Abstract

Neplanocin A, a novel cyclopentenyl analog of adenosine, is a naturally occurring antibiotic which exhibits significant antitumor activity against L1210 leukemia in mice (Yaginuma, S., Muto, N., Tsujino, M., Sudate, Y., Hayashi, M., and Otani, M. (1981) J. Antibiot. 34, 359-366). In the present study we demonstrate that neplanocin A is also a potent inhibitor of S-adenosylhomocysteine (AdoHcy) hydrolase (EC 3.3.1.1) having a Ki of 8.39 nM for the purified bovine liver enzyme. Analysis of the apparent irreversible inactivation of AdoHcy hydrolase by neplanocin A indicates that the drug is a tight binding inhibitor, exhibiting a stoichiometry of one molecule of inhibitor to one molecule (tetramer) of enzyme. In addition, we show that neplanocin A is a potent inhibitor of vaccinia virus (WR) multiplication in monolayer cultures of mouse L-cells.

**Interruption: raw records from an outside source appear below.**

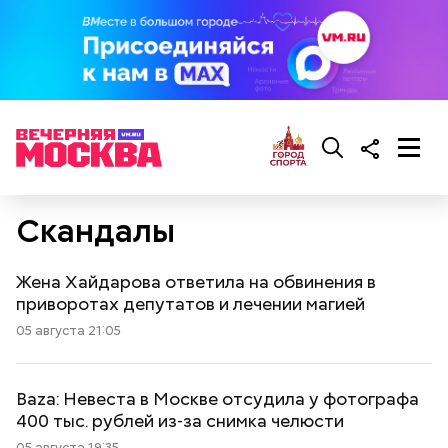
Скандалы
Жена Хайдарова ответила на обвинения в
приворотах депутатов и лечении магией
05 августа 21:05
Baza: Невеста в Москве отсудила у фотографа
400 тыс. рублей из‑за снимка челюсти
05 августа 19:35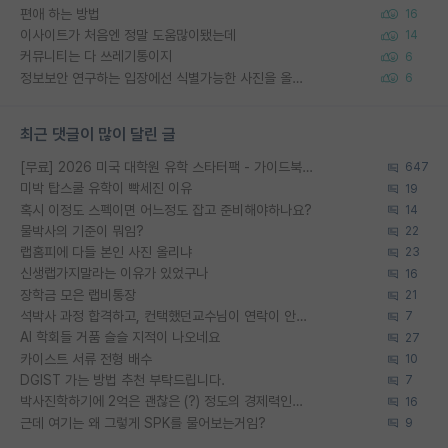
편애 하는 방법
16
이사이트가 처음엔 정말 도움많이됐는데
14
커뮤니티는 다 쓰레기통이지
6
정보보안 연구하는 입장에선 식별가능한 사진을 올리는건 비추이긴함
6
최근 댓글이 많이 달린 글
[무료] 2026 미국 대학원 유학 스타터팩 - 가이드북 & 합격자 컨택메일 템플릿
647
미박 탑스쿨 유학이 빡세진 이유
19
혹시 이정도 스펙이면 어느정도 잡고 준비해야하나요?
14
물박사의 기준이 뭐임?
22
랩홈피에 다들 본인 사진 올리냐
23
신생랩가지말라는 이유가 있었구나
16
장학금 모은 랩비통장
21
석박사 과정 합격하고, 컨택했던교수님이 연락이 안됩니다...
7
AI 학회들 거품 슬슬 지적이 나오네요
27
카이스트 서류 전형 배수
10
DGIST 가는 방법 추천 부탁드립니다.
7
박사진학하기에 2억은 괜찮은 (?) 정도의 경제력인가요
16
근데 여기는 왜 그렇게 SPK를 물어보는거임?
9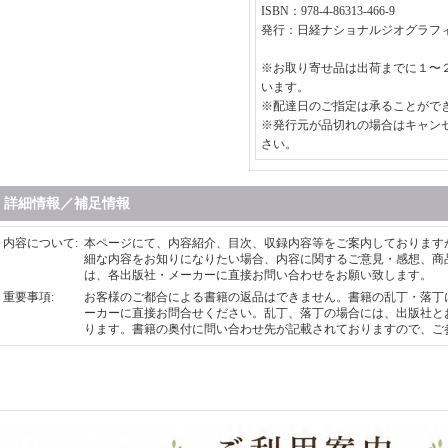
ISBN：978-4-86313-466-9
発行：日経ナショナルジオグラフ
※お取り寄せ品は出荷までに１〜
います。
※配達日のご指定は承ることがで
※発行元が品切れの場合はキャン
さい。
詳細情報／補足情報
内容について
:
本ページにて、内容紹介、目次、収録内容等をご案内しております
細な内容をお知りになりたい場合、内容に関するご意見・感想、商
は、各出版社・メーカーに直接お問い合わせをお願い致します。
重要事項
:
お客様のご都合による書籍の返品はできません。書籍の乱丁・落丁
ーカーに直接お問合せください。乱丁、落丁の場合には、出版社と
ります。書籍の奥付に問い合わせ先が記載されておりますので、ご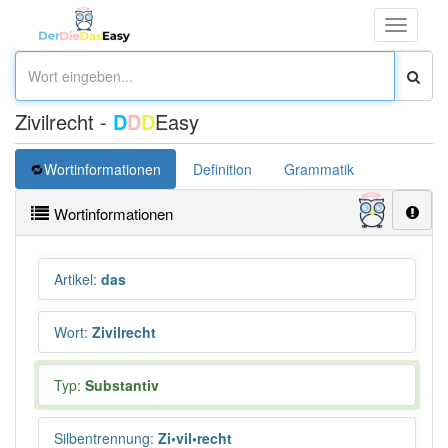
Toggle
navigati
Zivilrecht -
D
D
D
Easy
Wortinformationen
Definition
Grammatik
Synonym
Wortinformationen
Artikel
:
das
Wort
:
Zivilrecht
Typ:
Substantiv
Silbentrennung
:
Zi•vil•recht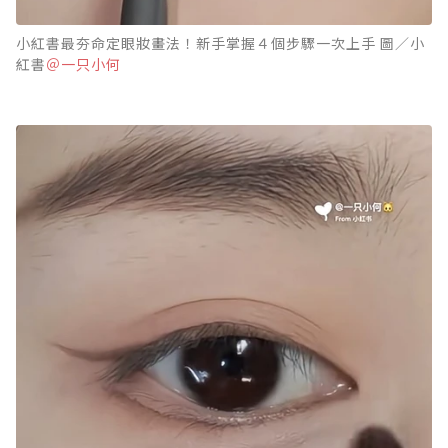
小紅書最夯命定眼妝畫法！新手掌握４個步驟一次上手 圖／小
紅書
＠一只小何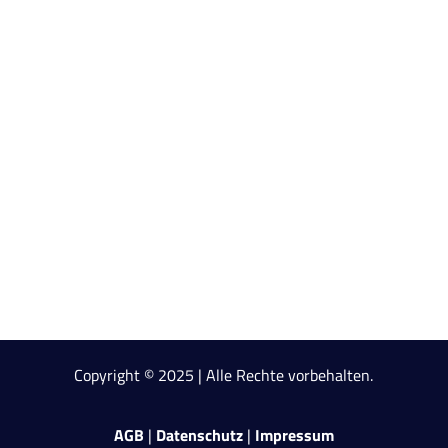
EXPERT
RESULTS
WEITERES
MARIO BÜSDORF
REFERENZEN
BLOG, PODCASTS & NEWS
KONTAKT
Copyright © 2025 | Alle Rechte vorbehalten.
AGB
|
Datenschutz
|
Impressum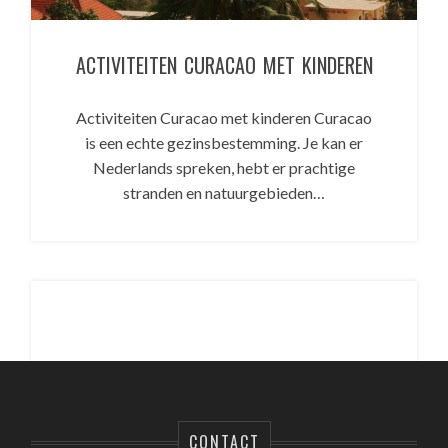
ACTIVITEITEN CURACAO MET KINDEREN
Activiteiten Curacao met kinderen Curacao
is een echte gezinsbestemming. Je kan er
Nederlands spreken, hebt er prachtige
stranden en natuurgebieden…
CONTACT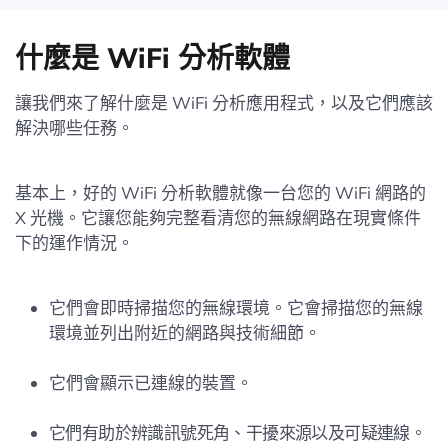
什麼是 WiFi 分析軟體
讓我們來了解什麼是 WiFi 分析應用程式，以及它們應該
解決哪些任務。
基本上，好的 WiFi 分析軟體就像一台您的 WiFi 網路的
X 光機。它讓您能夠完整看清您的無線網路在現實條件
下的運作情況。
它們會即時掃描您的無線環境。它會掃描您的無線
環境並列出附近的網路與技術細節。
它們會顯示已連線的裝置。
它們有助於辨識訊號死角、干擾來源以及可疑連線。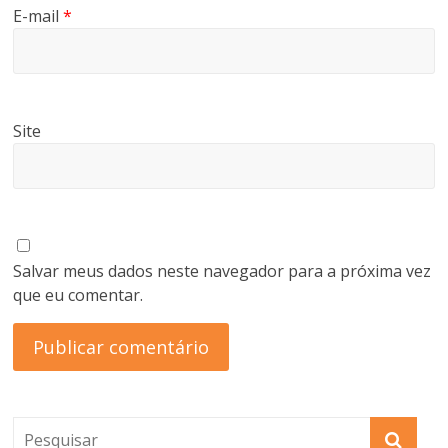
E-mail
*
Site
Salvar meus dados neste navegador para a próxima vez
que eu comentar.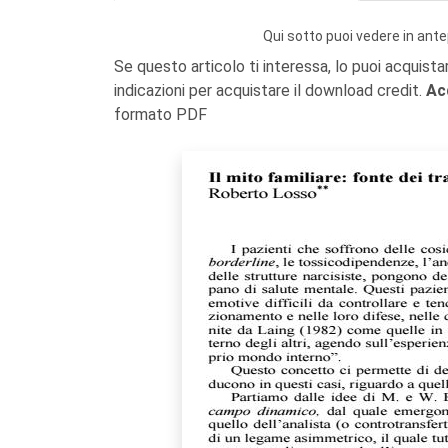
Qui sotto puoi vedere in ante
Se questo articolo ti interessa, lo puoi acquista
indicazioni per acquistare il download credit.
Ac
formato PDF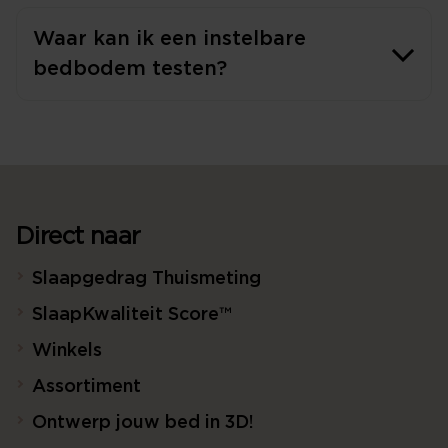
Waar kan ik een instelbare
bedbodem testen?
Direct naar
Slaapgedrag Thuismeting
SlaapKwaliteit Score™
Winkels
Assortiment
Ontwerp jouw bed in 3D!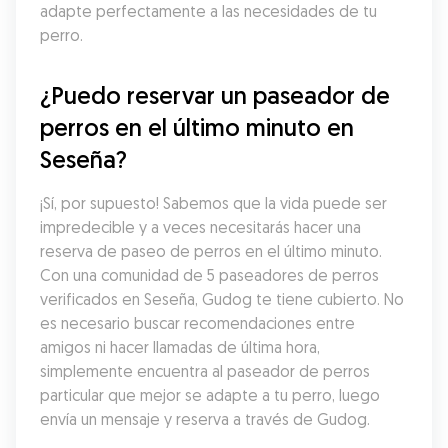
adapte perfectamente a las necesidades de tu 
perro.
¿Puedo reservar un paseador de 
perros en el último minuto en 
Seseña?
¡Sí, por supuesto! Sabemos que la vida puede ser 
impredecible y a veces necesitarás hacer una 
reserva de paseo de perros en el último minuto. 
Con una comunidad de 5 paseadores de perros 
verificados en Seseña, Gudog te tiene cubierto. No 
es necesario buscar recomendaciones entre 
amigos ni hacer llamadas de última hora, 
simplemente encuentra al paseador de perros 
particular que mejor se adapte a tu perro, luego 
envía un mensaje y reserva a través de Gudog.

Concentrations of the drug as low as 0.5 and 1.0 microM in the culture medium produce 84 and 95% inhibition of plaque formation, respectively, while exhibiting little toxicity to the host cells. The inhibition of virus multiplication by neplanocin A coincides with a rapid inhibition of AdoHcy hydrolase activity in the infected cells and a subsequent 10-fold increase in the intracellular AdoHcy/S-adenosylmethionine ratio. These findings suggest that the antiviral actions of this compound may be related to an inhibition of S-adenosylmethionine-dependent macromolecular methylation reactions which are essential to the production of new virus particles (e.g. viral messenger RNA).